Today, we have entire sections of the bookstore dominated by what we call religious literature. But not so long ago, there were writers who actually created great works of literature without it belonging to some strange sub-category. In fact, some of the greatest work of literature of the last century, and of all time for that matter, were inspired by Catholicism. Why Catholicism, exactly? It’s hard to say. But one thing is clear. The ancient religion has had a massive impact on not only these writers, but on the formation of the world.
These five writers below felt the force of religion very profoundly in their lives. In their books, they express their own personal experience of life, love, sorrow and loss. As it turns out, Catholicism played a big role in all of that for them.
Catholic Book #1 — Brideshead Revisited
Written by Catholic convert, Evelyn Waugh, Brideshead is a confusing jaun t through a different time. Catholicism, however, plays a central role in this book. It is a motivating factor behind the lives of its central characters. For better or worse, religion plays a significant role in how each character ends up. Happy. Sad. Alone. Or otherwise. What does Catholicism mean for us? Is it a good thing or a bad thing? The book leaves it up to you to some extent. But there is no denying that Catholicism is both the thing that binds the central, noble family in the story, and the very thing that draws the story’s hero to them. It also shows us that while life without religion might be possible, it’s not nearly as exciting.
Catholic Book # 2 — Silence
If you haven’t heard of it before, you might have heard about it thanks to the recent movie done by Martin Scorsese. Controversial for sure, the faith is the main driving force not only behind the motivation of the central characters and those around them, but also the central driving force behind the overall plot. In the end, a question is being asked that some people make central to the overall book. However, despite the moral question being asked, the bigger question is more intimate than a vague moral choice. Shusaku endo was a Japanese Catholic. Not at home in Japan thanks to his religion, and not at home in Europe because thanks to his race, Endo wondered how it was possible for the Catholic faith to take root in his Japanese self. In Silence, he expresses this concern while asking how faith could ever take root in a “foreign” land like Japan.
Catholic Book # 3 — The Lord of the Rings
The grandfather of all modern fantasy literature, Tolkien invented something bigger than he probably ever knew. Even conceptualizing modern fantasy literature without Tolkien’s contribution is impossible. And his literature was deeply inspired by Catholicism. But how? It’s a little hard to see. And Tolkien wanted it that way. He did not want to write an allegory. He primarily wanted to write something that people would enjoy reading. Infused in his work are the virtues that Catholicism promotes — selflessness, nobility, and more. It sings through his literature and stories, and has really impacted the world in turn.
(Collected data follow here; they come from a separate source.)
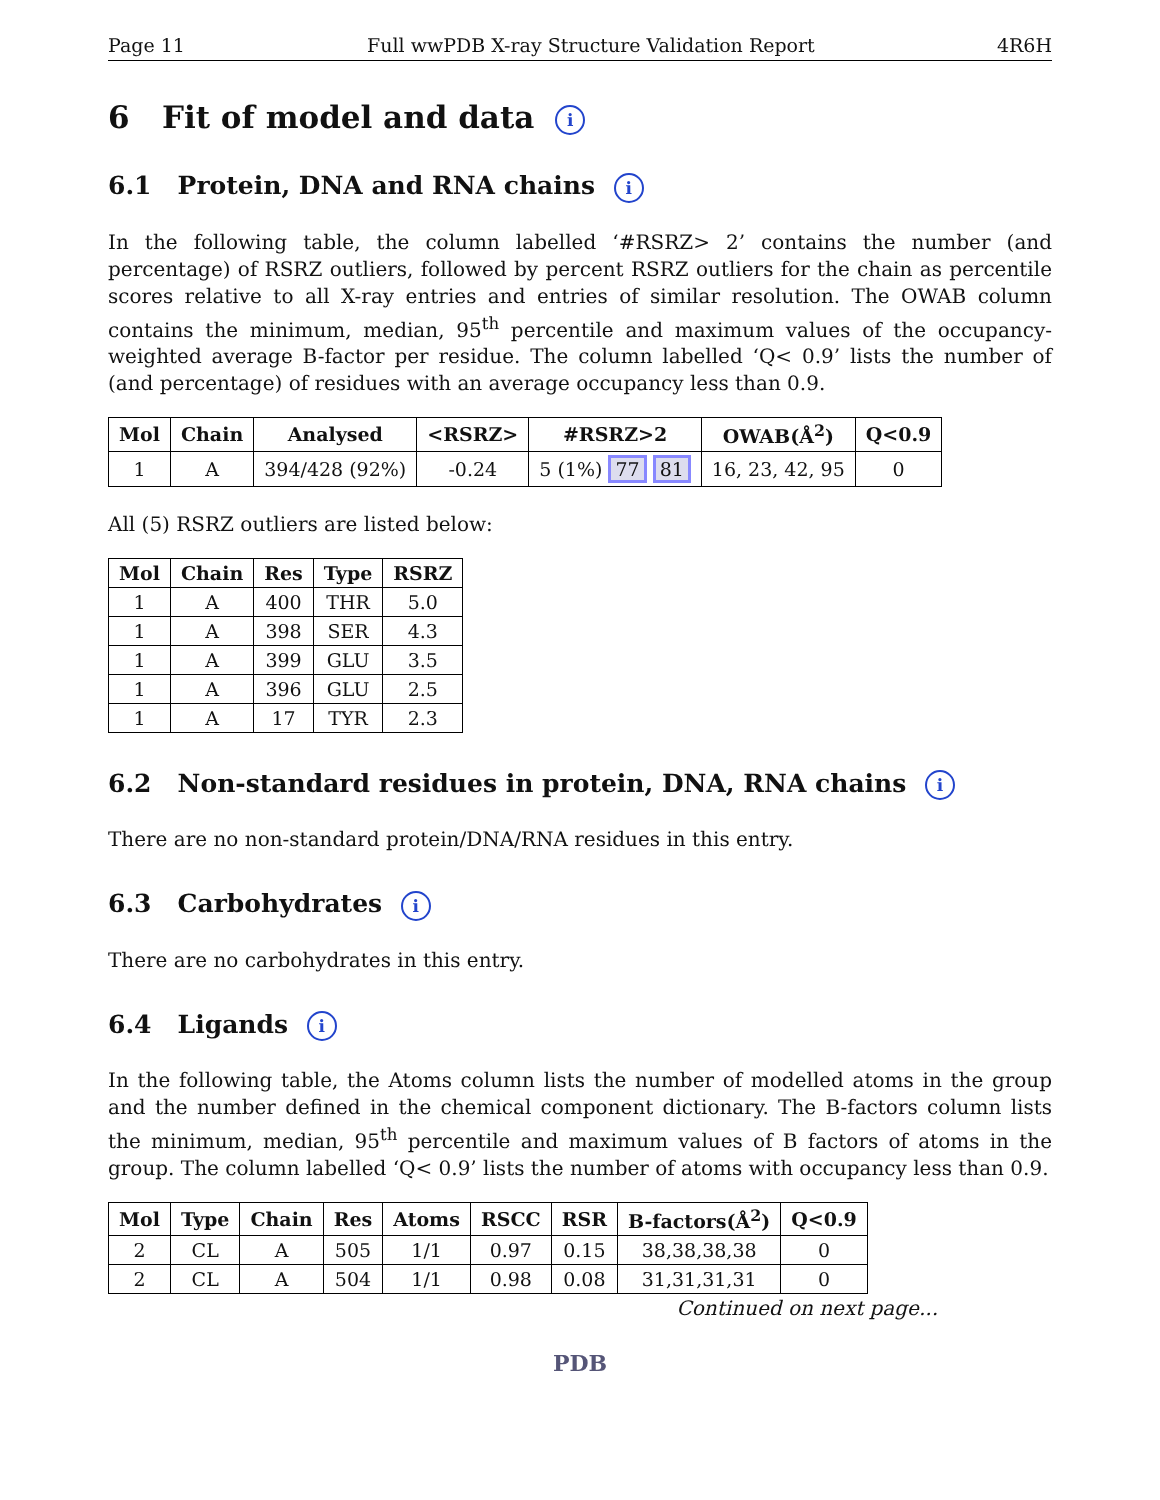Page 11 Full wwPDB X-ray Structure Validation Report 4R6H
6 Fit of model and data i
6.1 Protein, DNA and RNA chains i
In the following table, the column labelled ‘#RSRZ> 2’ contains the number (and percentage) of RSRZ outliers, followed by percent RSRZ outliers for the chain as percentile scores relative to all X-ray entries and entries of similar resolution. The OWAB column contains the minimum, median, 95<sup>th</sup> percentile and maximum values of the occupancy-weighted average B-factor per residue. The column labelled ‘Q< 0.9’ lists the number of (and percentage) of residues with an average occupancy less than 0.9.
| Mol | Chain | Analysed | <RSRZ> | #RSRZ>2 | OWAB(Å<sup>2</sup>) | Q<0.9 |
| --- | --- | --- | --- | --- | --- | --- |
| 1 | A | 394/428 (92%) | -0.24 | 5 (1%) 77 81 | 16, 23, 42, 95 | 0 |
All (5) RSRZ outliers are listed below:
| Mol | Chain | Res | Type | RSRZ |
| --- | --- | --- | --- | --- |
| 1 | A | 400 | THR | 5.0 |
| 1 | A | 398 | SER | 4.3 |
| 1 | A | 399 | GLU | 3.5 |
| 1 | A | 396 | GLU | 2.5 |
| 1 | A | 17 | TYR | 2.3 |
6.2 Non-standard residues in protein, DNA, RNA chains i
There are no non-standard protein/DNA/RNA residues in this entry.
6.3 Carbohydrates i
There are no carbohydrates in this entry.
6.4 Ligands i
In the following table, the Atoms column lists the number of modelled atoms in the group and the number defined in the chemical component dictionary. The B-factors column lists the minimum, median, 95<sup>th</sup> percentile and maximum values of B factors of atoms in the group. The column labelled ‘Q< 0.9’ lists the number of atoms with occupancy less than 0.9.
| Mol | Type | Chain | Res | Atoms | RSCC | RSR | B-factors(Å<sup>2</sup>) | Q<0.9 |
| --- | --- | --- | --- | --- | --- | --- | --- | --- |
| 2 | CL | A | 505 | 1/1 | 0.97 | 0.15 | 38,38,38,38 | 0 |
| 2 | CL | A | 504 | 1/1 | 0.98 | 0.08 | 31,31,31,31 | 0 |
Continued on next page...
PDB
Catholic Book # 4 — Flannery O’Connor
Flannery O’Connor was remarkable. You could spend several blog posts on her. She died young. She wrote boldly. She saw an apocalyptic vision of Christianity and captured it better than perhaps any other mainstream writer ever. At the same time, she’s a bit of an acquired taste. She’s not your usual, run-of-the-mill writer. Anything by her is infused with her unique vision of Catholicism. And at times it can be very, very difficult to understand how Christianity has any place in the stuff she writes. She’s not writing about everyday experiences, however. Instead, she finds spiritual truth in violent, extreme, and dramatic situations.
“ When you leave a man alone with his Bible and the Holy Ghost inspires him, he’s going to be a Catholic one way or another, even though he knows nothing about the visible church. His kind of Christianity may not be socially desirable, but will be real in the sight of God” — Flannery O’Connor
Oscar Wilde — The Picture of Dorian Gray
Before you get mad at me for putting this one up here on the list, take a deep breath. I know there are a lot of conflicting themes and ideas in this story that don’t jive with what you typically think of as Catholicism. But what many fail to realize is that Oscar Wilde himself was very impacted by Catholicism. From Ireland and living during a time when Catholicism was not banned but certainly a bit taboo, Gray found some comfort in the aesthetic beauty of the ancient religion. In fact, he even makes references to the religion in the book. And, ultimately, the story ends in an arguably moral way. Another little known fact about Wilde — he converted to Catholicism on his death bed, poor, alone, and rejected by the rest of society.